Describing the story requires words that don’t always have positive associations. Slow. Small. Quiet. Adam Driver portrays a lead character far different than his erratic Star Wars villain, waging an intergalactic war. Here, he plays a young poet named Paterson who writes in his free time. Paterson lives in Paterson, New Jersey. The film is like a fable, with ordered rhythms and patterns that begin to emerge. Each day has a familiar cycle that is seemingly mundane, but through this artist’s eyes, the slightest details begin to jump out and reveal meaning. Objects, light, people, conversations.
“Routine is very liberating and nurturing for him,” the director notes. A photo near his bedside shows that he is a veteran.

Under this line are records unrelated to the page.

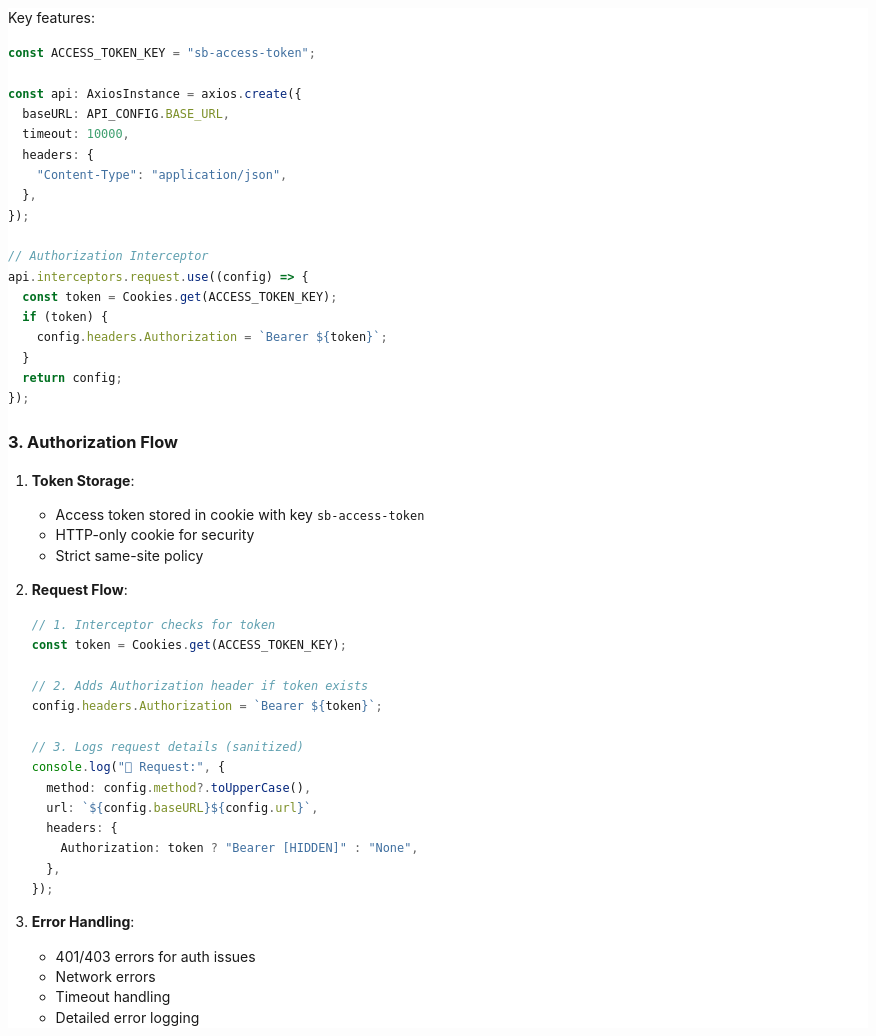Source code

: Key features:

```typescript
const ACCESS_TOKEN_KEY = "sb-access-token";

const api: AxiosInstance = axios.create({
  baseURL: API_CONFIG.BASE_URL,
  timeout: 10000,
  headers: {
    "Content-Type": "application/json",
  },
});

// Authorization Interceptor
api.interceptors.request.use((config) => {
  const token = Cookies.get(ACCESS_TOKEN_KEY);
  if (token) {
    config.headers.Authorization = `Bearer ${token}`;
  }
  return config;
});
```

### 3. Authorization Flow

1. **Token Storage**:

   - Access token stored in cookie with key `sb-access-token`
   - HTTP-only cookie for security
   - Strict same-site policy

2. **Request Flow**:

   ```typescript
   // 1. Interceptor checks for token
   const token = Cookies.get(ACCESS_TOKEN_KEY);

   // 2. Adds Authorization header if token exists
   config.headers.Authorization = `Bearer ${token}`;

   // 3. Logs request details (sanitized)
   console.log("🚀 Request:", {
     method: config.method?.toUpperCase(),
     url: `${config.baseURL}${config.url}`,
     headers: {
       Authorization: token ? "Bearer [HIDDEN]" : "None",
     },
   });
   ```

3. **Error Handling**:
   - 401/403 errors for auth issues
   - Network errors
   - Timeout handling
   - Detailed error logging
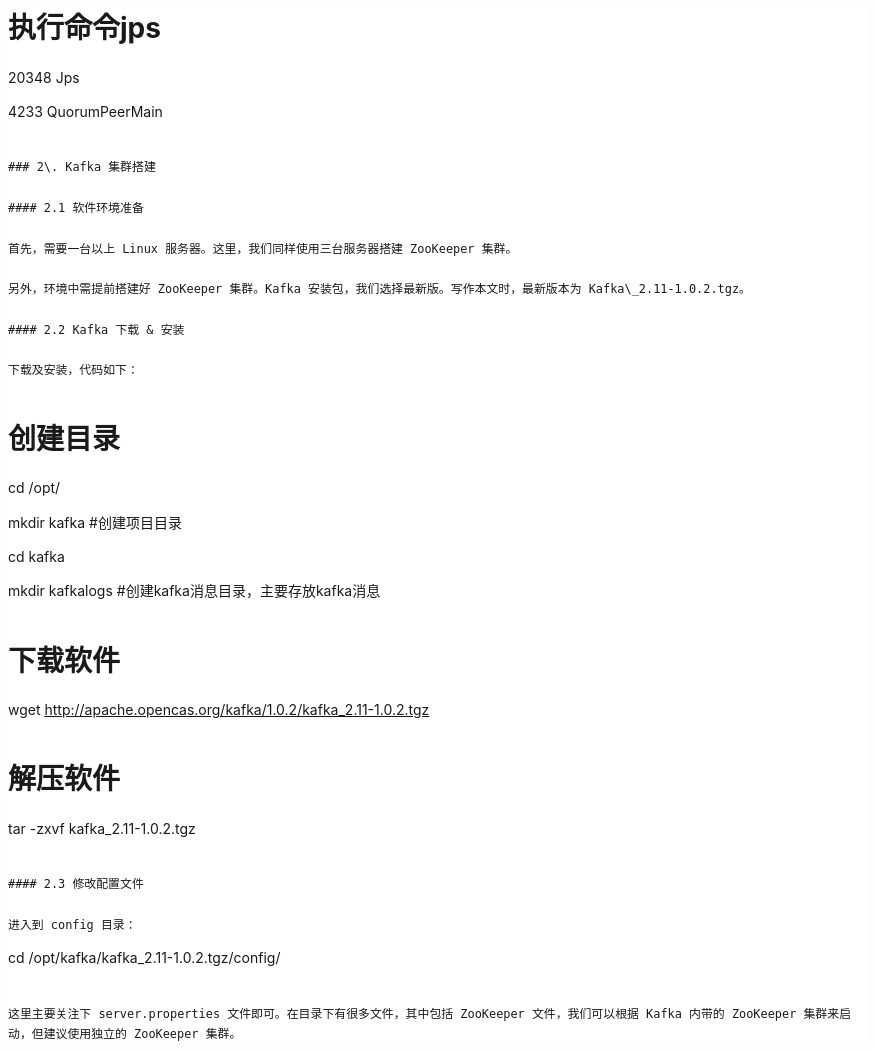 # 执行命令jps

20348 Jps

4233 QuorumPeerMain

```

### 2\. Kafka 集群搭建

#### 2.1 软件环境准备

首先，需要一台以上 Linux 服务器。这里，我们同样使用三台服务器搭建 ZooKeeper 集群。

另外，环境中需提前搭建好 ZooKeeper 集群。Kafka 安装包，我们选择最新版。写作本文时，最新版本为 Kafka\_2.11-1.0.2.tgz。

#### 2.2 Kafka 下载 & 安装

下载及安装，代码如下：

```

# 创建目录

cd /opt/

mkdir kafka #创建项目目录

cd kafka

mkdir kafkalogs #创建kafka消息目录，主要存放kafka消息

# 下载软件

wget  <http://apache.opencas.org/kafka/1.0.2/kafka_2.11-1.0.2.tgz>

# 解压软件

tar -zxvf kafka_2.11-1.0.2.tgz

```

#### 2.3 修改配置文件

进入到 config 目录：

```

cd /opt/kafka/kafka_2.11-1.0.2.tgz/config/

```

这里主要关注下 server.properties 文件即可。在目录下有很多文件，其中包括 ZooKeeper 文件，我们可以根据 Kafka 内带的 ZooKeeper 集群来启动，但建议使用独立的 ZooKeeper 集群。

```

He has likely seen his share of disruption and violence. Is the calm of his daily life intentionally sought out? A way of healing? Does he look at the world with this attentive eye naturally or as a learned habit?
The experience of watching the movie itself has a liturgical quality, drawing the viewer into precise rhythms and repetitions. You’re immersed in quiet beauty. Although the story contains little conflict, it builds to a small crisis on the final day of the week, where resolution will be found in the same pattern of inner peace we’ve been watching all along. Patterns of gratefulness. By the end, we’ve been trained how to feel and respond.
The film is partly about vocation. The script was inspired by the poet William Carlos Williams, who worked as a pediatrician in New Jersey and drew on the lives of his patients in his work. Situations like this can actually be common for artists. T.S. Eliot famously worked as a bank clerk. For Paterson, driving the bus never seems to be drudgery, a mere day job to pay the bills. He genuinely enjoys the work, not in opposition to his poetry but as another source. The job allows him to be connected to the city, to serve others, and to discover the unexpected. At home, his wife’s creative projects decorate their humble living space. Stability and peace is maintained around them. Poetry is a way of life.